_EXERCISE GOAL_.
Set down the forum thread about the Londinium machine below word for word, from beginning to end.

Thanks again for such an excellent post - you needn't have bothered obviously, but it's a great contribution to the forum (IMHO!)


----------



## The Systemic Kid

Londinium is an easy machine to live with. Switch it on - it's happy ticking over all day ready for use and temp stable. Addition of the rotary pump is a great move by Reiss. Much quieter and the increased pre-infusion pressure is a God send for lighter roasts.

Been said before but worth repeating - levers are very tactile and provide useful feedback, e.g. bite point.


----------



## pedg

The Systemic Kid said:


> Londinium is an easy machine to live with. Switch it on - it's happy ticking over all day ready for use and temp stable.


If I was at home (or work -wherever the machine was located) all day I would have done exactly this, and would have kept the machine no doubt! However, when I'm in and out, I generally don't like leaving high power, high heat electrical devices turned on and unattended.



The Systemic Kid said:


> Addition of the rotary pump is a great move by Reiss. Much quieter ...


I don't agree. I had the pleasure of being introduced to an L1 by a very kind member on here, and the actual amplitude from the two machines I didn't think is any different, just the volumetric pump produces a DIFFERENT noise to the vibe pump, but I didn't think it was any quieter.

_PROVIDED INFORMATION_.
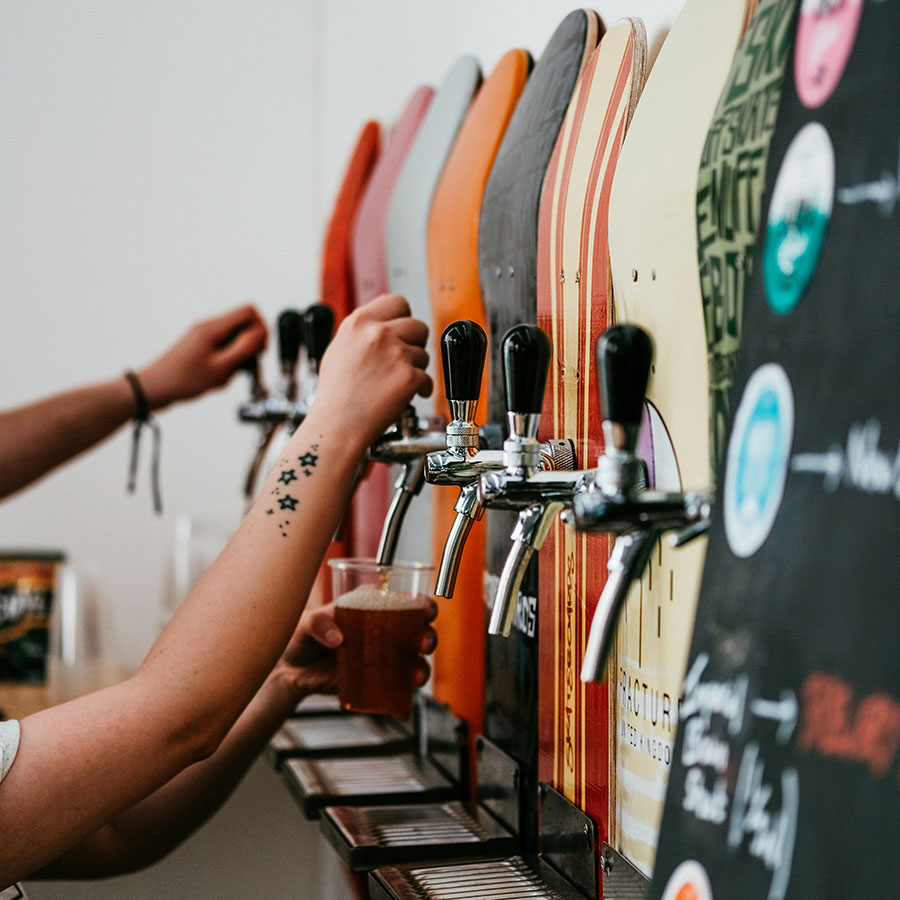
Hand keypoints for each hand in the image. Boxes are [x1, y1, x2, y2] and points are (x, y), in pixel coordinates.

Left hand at [137, 304, 267, 410]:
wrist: (154, 388)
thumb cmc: (181, 380)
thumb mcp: (220, 368)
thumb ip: (243, 349)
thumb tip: (260, 334)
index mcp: (213, 327)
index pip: (248, 311)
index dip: (262, 328)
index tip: (261, 349)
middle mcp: (208, 326)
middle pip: (243, 324)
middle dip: (250, 346)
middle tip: (247, 365)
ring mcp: (203, 335)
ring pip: (234, 338)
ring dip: (238, 357)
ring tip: (228, 375)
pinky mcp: (201, 345)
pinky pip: (223, 348)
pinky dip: (227, 362)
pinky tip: (219, 377)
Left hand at [275, 599, 438, 699]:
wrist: (289, 671)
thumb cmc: (299, 637)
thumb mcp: (304, 623)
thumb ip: (318, 623)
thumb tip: (337, 637)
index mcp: (370, 607)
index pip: (404, 601)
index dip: (422, 604)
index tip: (426, 611)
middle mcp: (383, 631)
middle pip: (417, 631)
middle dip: (427, 637)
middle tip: (422, 644)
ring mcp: (382, 659)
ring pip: (413, 662)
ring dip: (421, 669)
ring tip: (415, 677)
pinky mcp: (375, 683)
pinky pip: (395, 691)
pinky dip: (402, 701)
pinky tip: (402, 709)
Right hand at [307, 294, 431, 450]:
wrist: (336, 426)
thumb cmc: (335, 396)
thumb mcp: (339, 349)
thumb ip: (363, 334)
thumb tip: (383, 326)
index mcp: (359, 323)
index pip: (396, 302)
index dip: (403, 317)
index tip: (402, 330)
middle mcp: (378, 334)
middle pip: (417, 326)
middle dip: (415, 344)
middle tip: (404, 359)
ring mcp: (395, 355)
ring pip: (424, 354)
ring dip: (415, 368)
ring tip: (395, 383)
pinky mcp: (408, 378)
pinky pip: (427, 379)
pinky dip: (421, 389)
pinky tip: (406, 396)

_YOUR SOLUTION_.
Thanks again for such an excellent post - you needn't have bothered obviously, but it's a great contribution to the forum (IMHO!)


----------



## The Systemic Kid

Londinium is an easy machine to live with. Switch it on - it's happy ticking over all day ready for use and temp stable. Addition of the rotary pump is a great move by Reiss. Much quieter and the increased pre-infusion pressure is a God send for lighter roasts.

Been said before but worth repeating - levers are very tactile and provide useful feedback, e.g. bite point.


----------



## pedg

The Systemic Kid said:


> Londinium is an easy machine to live with. Switch it on - it's happy ticking over all day ready for use and temp stable.


If I was at home (or work -wherever the machine was located) all day I would have done exactly this, and would have kept the machine no doubt! However, when I'm in and out, I generally don't like leaving high power, high heat electrical devices turned on and unattended.



The Systemic Kid said:


> Addition of the rotary pump is a great move by Reiss. Much quieter ...


I don't agree. I had the pleasure of being introduced to an L1 by a very kind member on here, and the actual amplitude from the two machines I didn't think is any different, just the volumetric pump produces a DIFFERENT noise to the vibe pump, but I didn't think it was any quieter.